++++ Input material

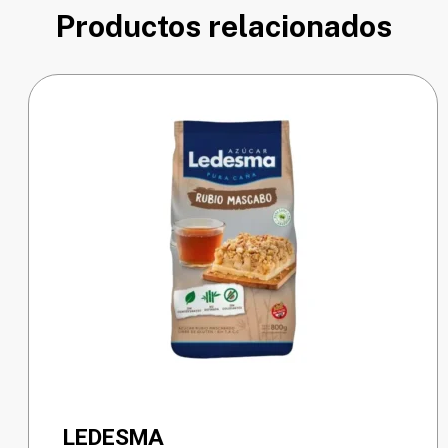
Productos relacionados
LEDESMA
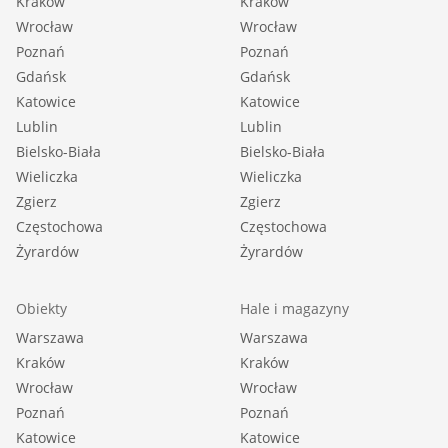
Kraków
Kraków
Wrocław
Wrocław
Poznań
Poznań
Gdańsk
Gdańsk
Katowice
Katowice
Lublin
Lublin
Bielsko-Biała
Bielsko-Biała
Wieliczka
Wieliczka
Zgierz
Zgierz
Częstochowa
Częstochowa
Żyrardów
Żyrardów
Obiekty
Hale i magazyny
Warszawa
Warszawa
Kraków
Kraków
Wrocław
Wrocław
Poznań
Poznań
Katowice
Katowice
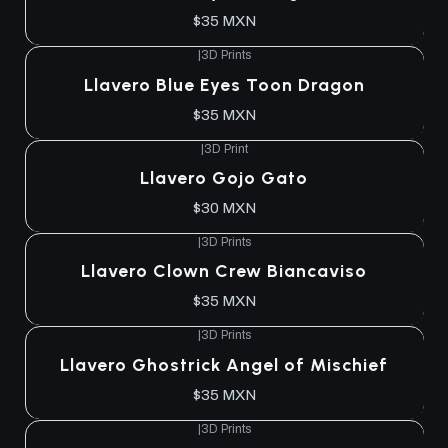
$35 MXN
|
3D Prints
Llavero Blue Eyes Toon Dragon
$35 MXN
|
3D Print
Llavero Gojo Gato
$30 MXN
|
3D Prints
Llavero Clown Crew Biancaviso
$35 MXN
|
3D Prints
Llavero Ghostrick Angel of Mischief
$35 MXN
|
3D Prints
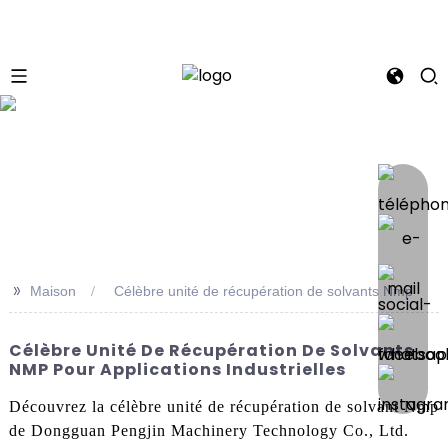
se
>>
Maison
Célèbre unité de récupération de solvants Nmp
Célèbre Unité De Récupération De Solvants
NMP Pour Applications Industrielles
Découvrez la célèbre unité de récupération de solvant Nmp
de Dongguan Pengjin Machinery Technology Co., Ltd.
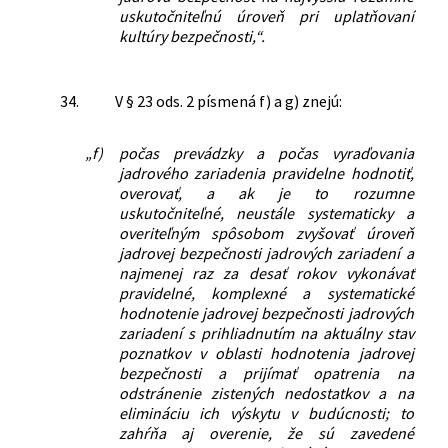
uskutočniteľnú úroveň pri uplatňovaní
kultúry bezpečnosti,“.
34.
V § 23 ods. 2 písmená f) a g) znejú:
„f)
počas prevádzky a počas vyraďovania
jadrového zariadenia pravidelne hodnotiť,
overovať, a ak je to rozumne
uskutočniteľné, neustále systematicky a
overiteľným spôsobom zvyšovať úroveň
jadrovej bezpečnosti jadrových zariadení a
najmenej raz za desať rokov vykonávať
pravidelné, komplexné a systematické
hodnotenie jadrovej bezpečnosti jadrových
zariadení s prihliadnutím na aktuálny stav
poznatkov v oblasti hodnotenia jadrovej
bezpečnosti a prijímať opatrenia na
odstránenie zistených nedostatkov a na
elimináciu ich výskytu v budúcnosti; to
zahŕňa aj overenie, že sú zavedené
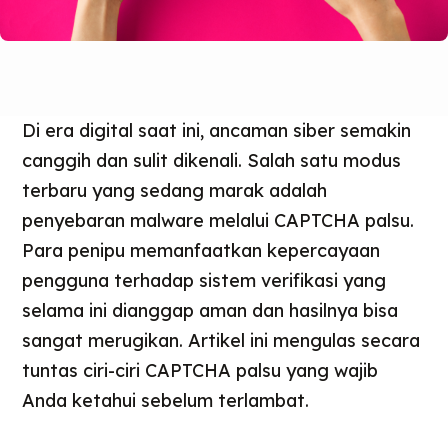
Di era digital saat ini, ancaman siber semakin
canggih dan sulit dikenali. Salah satu modus
terbaru yang sedang marak adalah
penyebaran malware melalui CAPTCHA palsu.
Para penipu memanfaatkan kepercayaan
pengguna terhadap sistem verifikasi yang
selama ini dianggap aman dan hasilnya bisa
sangat merugikan. Artikel ini mengulas secara
tuntas ciri-ciri CAPTCHA palsu yang wajib
Anda ketahui sebelum terlambat.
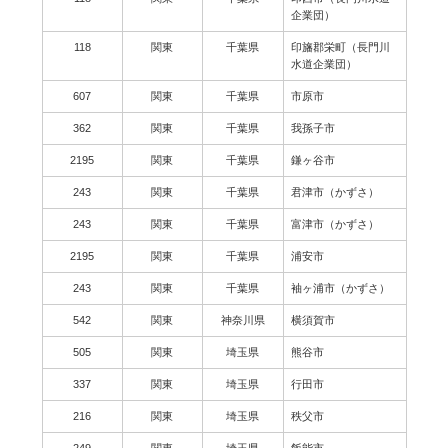
企業団）
118
関東
千葉県
印旛郡栄町（長門川
水道企業団）
607
関東
千葉県
市原市
362
関東
千葉県
我孫子市
2195
関東
千葉県
鎌ヶ谷市
243
関東
千葉県
君津市（かずさ）
243
関東
千葉県
富津市（かずさ）
2195
関東
千葉県
浦安市
243
関東
千葉県
袖ヶ浦市（かずさ）
542
関東
神奈川県
横須賀市
505
関東
埼玉県
熊谷市
337
関東
埼玉県
行田市
216
関東
埼玉県
秩父市
249
関東
埼玉県
飯能市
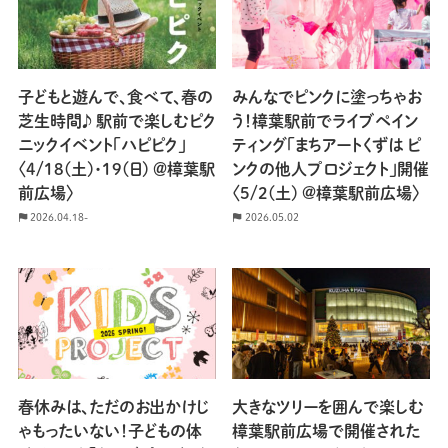
子どもと遊んで、食べて、春の
みんなでピンクに塗っちゃお
芝生時間♪ 駅前で楽しむピク
う！樟葉駅前でライブペイン
ニックイベント「ハピピク」
ティング「まちアートくずは ピ
〈4/18(土)・19(日) ＠樟葉駅
ンクの他人プロジェクト」開催
前広場〉
〈5/2(土) @樟葉駅前広場〉
2026.04.18-
2026.05.02
春休みは、ただのお出かけじ
大きなツリーを囲んで楽しむ
ゃもったいない！子どもの体
樟葉駅前広場で開催された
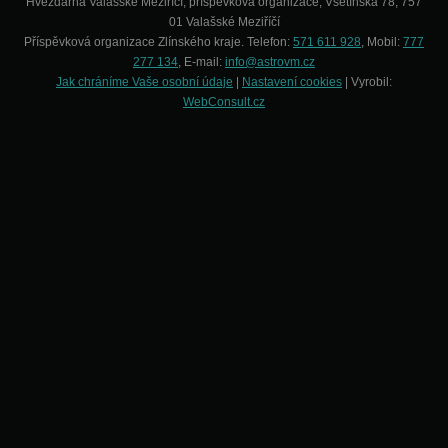
Hvězdárna Valašské Meziříčí, příspěvková organizace, Vsetínská 78, 757
01 Valašské Meziříčí
Příspěvková organizace Zlínského kraje. Telefon:
571 611 928
, Mobil:
777
277 134
, E-mail:
info@astrovm.cz
Jak chráníme Vaše osobní údaje
|
Nastavení cookies
| Vyrobil:
WebConsult.cz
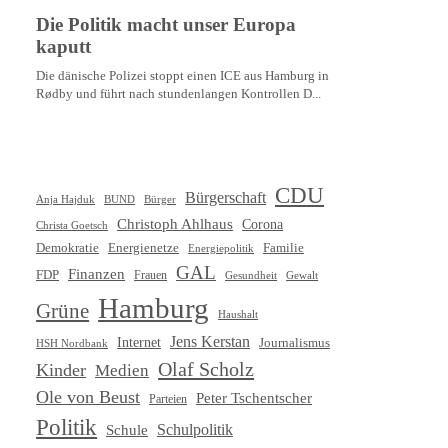
CDU
Bürgerschaft
Anja Hajduk
BUND
Bürger
Christoph Ahlhaus
Corona
Christa Goetsch
Demokratie
Energienetze
Familie
Energiepolitik
GAL
Finanzen
FDP
Frauen
Gewalt
Gesundheit
Hamburg
Grüne
Haushalt
Jens Kerstan
Internet
Journalismus
HSH Nordbank
Olaf Scholz
Kinder
Medien
Ole von Beust
Peter Tschentscher
Parteien
Politik
Schule
Schulpolitik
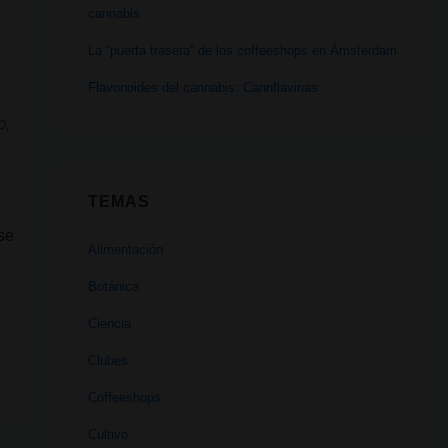
cannabis
La “puerta trasera” de los coffeeshops en Ámsterdam
Flavonoides del cannabis: Cannflavinas
O
,
TEMAS
se
Alimentación
Botánica
Ciencia
Clubes
Coffeeshops
Cultivo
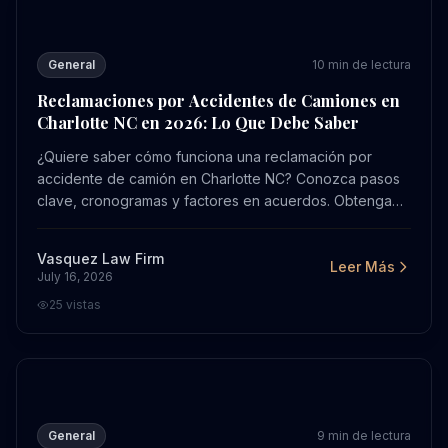
General
10
min de lectura
Reclamaciones por Accidentes de Camiones en
Charlotte NC en 2026: Lo Que Debe Saber
¿Quiere saber cómo funciona una reclamación por
accidente de camión en Charlotte NC? Conozca pasos
clave, cronogramas y factores en acuerdos. Obtenga
evaluación gratuita en Vasquez Law.
Vasquez Law Firm
Leer Más
July 16, 2026
25
vistas
Función y Relevancia de la Corte Suprema de Carolina d
General
9
min de lectura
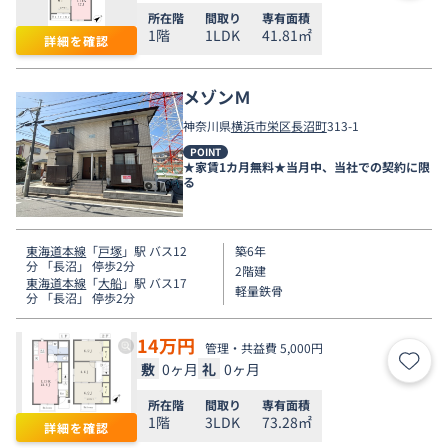
所在階
間取り
専有面積
1階
1LDK
41.81㎡
詳細を確認
メゾンＭ
神奈川県
横浜市栄区
長沼町
313-1
POINT
★家賃1カ月無料★当月中、当社での契約に限
る
東海道本線
「
戸塚
」駅 バス12
築6年
分 「長沼」 停歩2分
2階建
東海道本線
「
大船
」駅 バス17
軽量鉄骨
分 「長沼」 停歩2分
14
万円
管理・共益費 5,000円
敷
0ヶ月
礼
0ヶ月
お気
所在階
間取り
専有面積
1階
3LDK
73.28㎡
詳細を確認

++++++++

Aim of the task → Can you extract every line in the items above that contains the word "Charlotte"?

Solution to this exercise →
Charlotte NC en 2026: Lo Que Debe Saber
accidente de camión en Charlotte NC? Conozca pasos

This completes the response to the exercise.